* [Texto fornecido]:

++++++++++

No caso específico da homofobia, trata-se de dar pronta resposta a odiosos atos de selvageria, que, num crescendo, vão numa direção que ultrapassa a fronteira das manifestações de discriminação (no trabalho, na escola etc.) para ingressar no macabro terreno da violência física. Levantamentos recentes, com base em registros das polícias estaduais, mostram que cerca de 200 homossexuais são assassinados por ano no país. É uma estatística contundente, retrato de um desvio social grave que precisa ser reprimida com firmeza.
Disso trata o projeto de lei 122/2006, em tramitação na Câmara dos Deputados, propondo a criminalização da homofobia. O texto define como crime a discriminação por orientação de sexo e identidade de gênero, e estabelece que o autor de atos de intolerância e segregação sexual fica sujeito a penas que vão de reclusão a multa. Sua aprovação dotará o Estado de um eficiente dispositivo legal para punir uma infração não suficientemente tipificada no Código Penal.

++++++++++

* [Dados para análise]:
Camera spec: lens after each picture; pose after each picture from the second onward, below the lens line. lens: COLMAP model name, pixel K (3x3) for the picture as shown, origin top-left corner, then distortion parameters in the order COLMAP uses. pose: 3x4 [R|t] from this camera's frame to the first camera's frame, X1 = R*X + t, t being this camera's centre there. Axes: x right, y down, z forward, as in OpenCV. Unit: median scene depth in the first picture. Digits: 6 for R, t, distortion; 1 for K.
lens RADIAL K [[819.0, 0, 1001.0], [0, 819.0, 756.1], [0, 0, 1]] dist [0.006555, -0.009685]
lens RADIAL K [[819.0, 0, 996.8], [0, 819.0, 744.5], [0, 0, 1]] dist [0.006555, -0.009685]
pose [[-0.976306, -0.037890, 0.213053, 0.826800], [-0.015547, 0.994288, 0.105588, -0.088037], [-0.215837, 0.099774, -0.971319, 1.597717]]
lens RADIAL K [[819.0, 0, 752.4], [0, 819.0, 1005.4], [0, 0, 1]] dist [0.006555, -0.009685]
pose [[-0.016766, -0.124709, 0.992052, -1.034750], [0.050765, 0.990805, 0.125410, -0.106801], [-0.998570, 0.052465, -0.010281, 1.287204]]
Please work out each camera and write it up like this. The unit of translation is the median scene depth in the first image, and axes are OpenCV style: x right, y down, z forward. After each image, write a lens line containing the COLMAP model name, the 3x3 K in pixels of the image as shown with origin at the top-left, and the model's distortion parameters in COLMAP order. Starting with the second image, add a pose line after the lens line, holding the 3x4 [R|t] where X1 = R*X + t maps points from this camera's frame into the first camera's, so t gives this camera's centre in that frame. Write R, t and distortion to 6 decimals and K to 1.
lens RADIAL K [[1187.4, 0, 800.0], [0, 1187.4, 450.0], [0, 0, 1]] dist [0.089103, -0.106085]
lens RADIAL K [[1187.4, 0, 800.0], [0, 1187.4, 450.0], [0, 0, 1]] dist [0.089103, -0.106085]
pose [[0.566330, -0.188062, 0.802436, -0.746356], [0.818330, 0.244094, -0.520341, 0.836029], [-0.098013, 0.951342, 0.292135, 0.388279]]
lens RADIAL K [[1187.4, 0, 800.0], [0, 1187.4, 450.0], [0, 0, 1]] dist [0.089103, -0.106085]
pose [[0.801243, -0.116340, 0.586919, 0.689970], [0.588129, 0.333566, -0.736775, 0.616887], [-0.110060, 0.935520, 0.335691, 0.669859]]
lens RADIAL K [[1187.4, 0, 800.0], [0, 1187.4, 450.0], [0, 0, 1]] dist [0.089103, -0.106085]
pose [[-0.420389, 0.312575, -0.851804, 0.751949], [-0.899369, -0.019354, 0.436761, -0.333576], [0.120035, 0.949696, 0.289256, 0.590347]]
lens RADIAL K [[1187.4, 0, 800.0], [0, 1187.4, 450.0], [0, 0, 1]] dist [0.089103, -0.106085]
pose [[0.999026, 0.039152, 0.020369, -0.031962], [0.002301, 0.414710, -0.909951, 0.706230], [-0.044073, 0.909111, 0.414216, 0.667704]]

++++++++++

* [Tarefas a realizar]:
1 - Repita o trecho do texto sobre a criminalização da homofobia que vai desde "No caso específico" até "reprimida com firmeza.".
2 - Traduza para o inglês a seguinte frase do texto sobre a criminalização da homofobia: "Levantamentos recentes, com base em registros das polícias estaduais, mostram que cerca de 200 homossexuais são assassinados por ano no país."
3 - Retome o texto sobre a criminalização da homofobia e dê continuidade a ele a partir da última frase apresentada.

* [Respostas do exercício]:
1 -
No caso específico da homofobia, trata-se de dar pronta resposta a odiosos atos de selvageria, que, num crescendo, vão numa direção que ultrapassa a fronteira das manifestações de discriminação (no trabalho, na escola etc.) para ingressar no macabro terreno da violência física. Levantamentos recentes, com base em registros das polícias estaduais, mostram que cerca de 200 homossexuais são assassinados por ano no país. É uma estatística contundente, retrato de um desvio social grave que precisa ser reprimida com firmeza.

2 - Recent surveys, based on state police records, show that about 200 homosexuals are murdered each year in the country.

3 -
É fundamental que assim o seja. O país já dispõe de legislação apropriada para punir outras expressões de intolerância e doença sociais – como as leis que prescrevem penas em casos de manifestação de racismo ou de agressões contra a mulher no âmbito doméstico ou familiar. A adoção de um dispositivo legal específico é providência imprescindível para dotar o Estado de um instrumento coercitivo capaz de inibir, ou, se for o caso, punir selvagens como aqueles que praticaram agressões no Rio e em São Paulo. Paralelamente a essa iniciativa pontual, devem ser promovidas, em âmbito nacional, ações mais amplas, estratégicas, de esclarecimento e de estímulo a mudanças de comportamento, que condenem a intolerância em todas as suas vertentes.
O Brasil que aspira a se tornar uma nação de ponta não pode crescer com pés de barro, dando abrigo ao barbarismo de grupos intransigentemente fora de sintonia com a Civilização.